Warum es keinen Aufschrei gab, als Österreich unterging
Ein neues Buch beleuchtet die geopolitische Lage beim „Anschluss“1938.
Wien. Der „Anschluss“hält immer noch Lehren parat. Als Staat konnte Österreich nach dem Einmarsch der Nazis nur deshalb so klanglos untergehen, weil es in Europa keine Sicherheitsarchitektur gab und der Völkerbund zahnlos war. Bei der Präsentation des Leykam-Buchs „1938 – Der ,Anschluss‘ im internationalen Kontext“zog Emil Brix, der Direktor der Diplomatischen Akademie, im Beisein der Botschafter Russlands und Mexikos frappierende Parallelen zur Gegenwart.

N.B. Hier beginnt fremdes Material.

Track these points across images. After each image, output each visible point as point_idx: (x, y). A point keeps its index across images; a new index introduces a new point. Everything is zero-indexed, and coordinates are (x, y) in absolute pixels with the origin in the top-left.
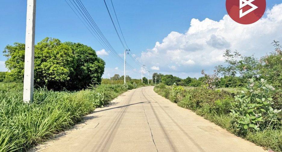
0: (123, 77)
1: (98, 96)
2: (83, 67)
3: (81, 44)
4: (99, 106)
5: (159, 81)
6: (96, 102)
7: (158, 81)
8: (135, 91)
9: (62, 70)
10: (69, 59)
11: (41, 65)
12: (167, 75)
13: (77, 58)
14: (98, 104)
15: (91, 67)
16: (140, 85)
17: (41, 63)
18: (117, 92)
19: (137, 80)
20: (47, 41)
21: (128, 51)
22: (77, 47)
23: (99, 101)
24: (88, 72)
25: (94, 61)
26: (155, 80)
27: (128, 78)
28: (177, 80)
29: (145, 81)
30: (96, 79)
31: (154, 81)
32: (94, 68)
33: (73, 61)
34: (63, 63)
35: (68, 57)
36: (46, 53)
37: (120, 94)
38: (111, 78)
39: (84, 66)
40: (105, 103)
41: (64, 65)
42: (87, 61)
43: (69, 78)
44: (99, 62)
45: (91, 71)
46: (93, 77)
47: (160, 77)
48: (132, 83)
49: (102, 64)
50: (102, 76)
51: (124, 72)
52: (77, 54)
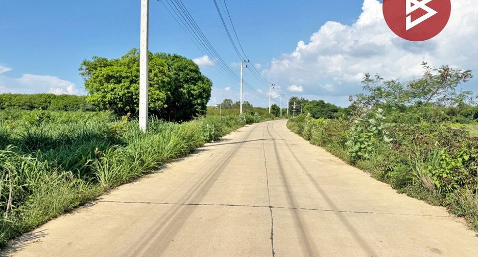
0: (238, 104)
1: (208, 129)
2: (182, 89)
3: (178, 55)
4: (209, 141)
5: (300, 112)
6: (204, 136)
7: (298, 111)
8: (255, 127)
9: (158, 95)
10: (166, 79)
11: (131, 88)
12: (314, 101)
13: (174, 76)
14: (208, 139)
15: (194, 90)
16: (267, 117)
17: (131, 84)
18: (230, 126)
19: (262, 109)
20: (134, 54)
21: (247, 62)
22: (173, 60)
23: (208, 134)
24: (189, 97)
25: (197, 82)
26: (293, 109)
27: (247, 106)
28: (331, 109)
29: (276, 112)
30: (200, 107)
31: (291, 112)
32: (197, 91)
33: (170, 82)
34: (157, 86)
35: (164, 77)
36: (135, 71)
37: (234, 130)
38: (219, 106)
39: (184, 88)
40: (215, 138)
41: (159, 88)
42: (187, 81)
43: (166, 106)
44: (203, 83)
45: (192, 95)
46: (195, 105)
47: (302, 105)
48: (252, 114)
49: (208, 86)
50: (208, 103)
51: (240, 96)
52: (174, 72)
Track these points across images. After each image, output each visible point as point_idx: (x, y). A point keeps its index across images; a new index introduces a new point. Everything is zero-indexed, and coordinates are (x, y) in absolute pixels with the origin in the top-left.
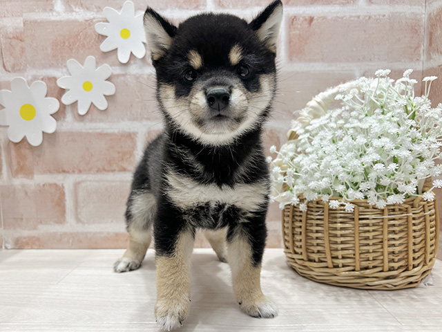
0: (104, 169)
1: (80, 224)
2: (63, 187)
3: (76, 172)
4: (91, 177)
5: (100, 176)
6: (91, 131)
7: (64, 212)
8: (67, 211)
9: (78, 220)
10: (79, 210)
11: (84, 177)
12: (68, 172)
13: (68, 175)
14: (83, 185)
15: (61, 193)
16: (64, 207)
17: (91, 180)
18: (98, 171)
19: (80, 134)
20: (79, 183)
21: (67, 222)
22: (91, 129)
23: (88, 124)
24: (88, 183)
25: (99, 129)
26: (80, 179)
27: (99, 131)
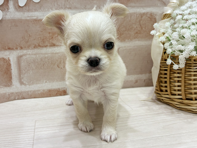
0: (39, 46)
1: (23, 86)
2: (9, 60)
3: (18, 49)
4: (30, 52)
5: (36, 51)
6: (28, 18)
7: (10, 78)
8: (13, 77)
9: (22, 83)
10: (22, 76)
11: (25, 52)
12: (13, 49)
13: (12, 51)
14: (24, 57)
15: (8, 64)
16: (11, 74)
17: (30, 54)
18: (35, 47)
19: (20, 21)
20: (21, 56)
21: (14, 85)
22: (29, 17)
23: (26, 13)
24: (28, 56)
25: (34, 16)
26: (22, 54)
27: (35, 18)
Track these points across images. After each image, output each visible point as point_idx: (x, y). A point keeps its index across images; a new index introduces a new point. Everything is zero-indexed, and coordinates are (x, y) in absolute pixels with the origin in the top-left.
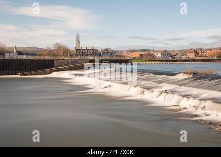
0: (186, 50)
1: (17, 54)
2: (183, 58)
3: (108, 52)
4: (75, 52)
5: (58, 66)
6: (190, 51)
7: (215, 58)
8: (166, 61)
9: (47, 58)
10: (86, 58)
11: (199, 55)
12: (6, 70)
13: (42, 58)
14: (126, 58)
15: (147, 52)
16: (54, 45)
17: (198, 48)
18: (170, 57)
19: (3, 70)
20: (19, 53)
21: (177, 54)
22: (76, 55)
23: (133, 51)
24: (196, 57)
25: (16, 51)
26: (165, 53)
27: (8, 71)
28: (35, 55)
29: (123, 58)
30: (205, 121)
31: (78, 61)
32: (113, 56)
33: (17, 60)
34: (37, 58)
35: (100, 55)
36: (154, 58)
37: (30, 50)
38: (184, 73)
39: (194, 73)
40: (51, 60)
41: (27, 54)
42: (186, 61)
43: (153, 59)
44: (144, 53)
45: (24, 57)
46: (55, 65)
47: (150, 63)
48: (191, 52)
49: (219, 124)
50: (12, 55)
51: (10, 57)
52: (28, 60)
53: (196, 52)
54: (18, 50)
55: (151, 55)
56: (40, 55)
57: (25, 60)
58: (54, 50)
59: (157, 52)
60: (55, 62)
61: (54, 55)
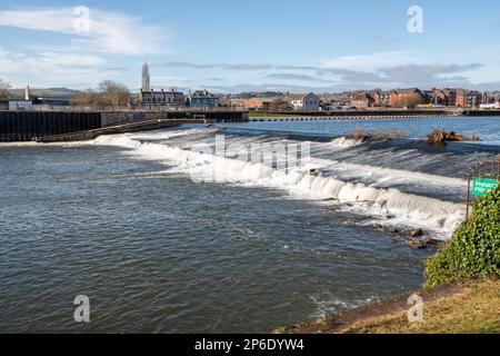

Der Band des Ludwig-Boltzmann-Instituts für Kriegsfolgenforschung, den Stefan Karner und Peter Ruggenthaler herausgegeben haben, versammelt Beiträge von 23 Autoren, die Quellenforschung in Staatsarchiven von Moskau, Paris und London bis Washington und Rom betrieben haben. Es entstand ein neues Panorama der Außenansicht auf den „Anschluss“, wie Karner betonte.
Der Aufschrei blieb 1938 aus. Nur das ferne Mexiko, das übrigens die Spanische Republik mit Hirtenberger-Waffen unterstütze, protestierte im Völkerbund schriftlich gegen das „Attentat“auf das Völkerrecht. Frankreich, Großbritannien, die USA und die Sowjetunion fanden zwar scharfe Worte, die indes folgenlos blieben. De facto akzeptierten sie den „Anschluss“. Für Stalin gab es damals keine österreichische Nation. Der Ständestaat stand, so der Historiker Hannes Leidinger, spätestens 1936 mit der Achse Rom-Berlin, isoliert da in Mitteleuropa. Auch daraus lassen sich noch heute Lehren ziehen.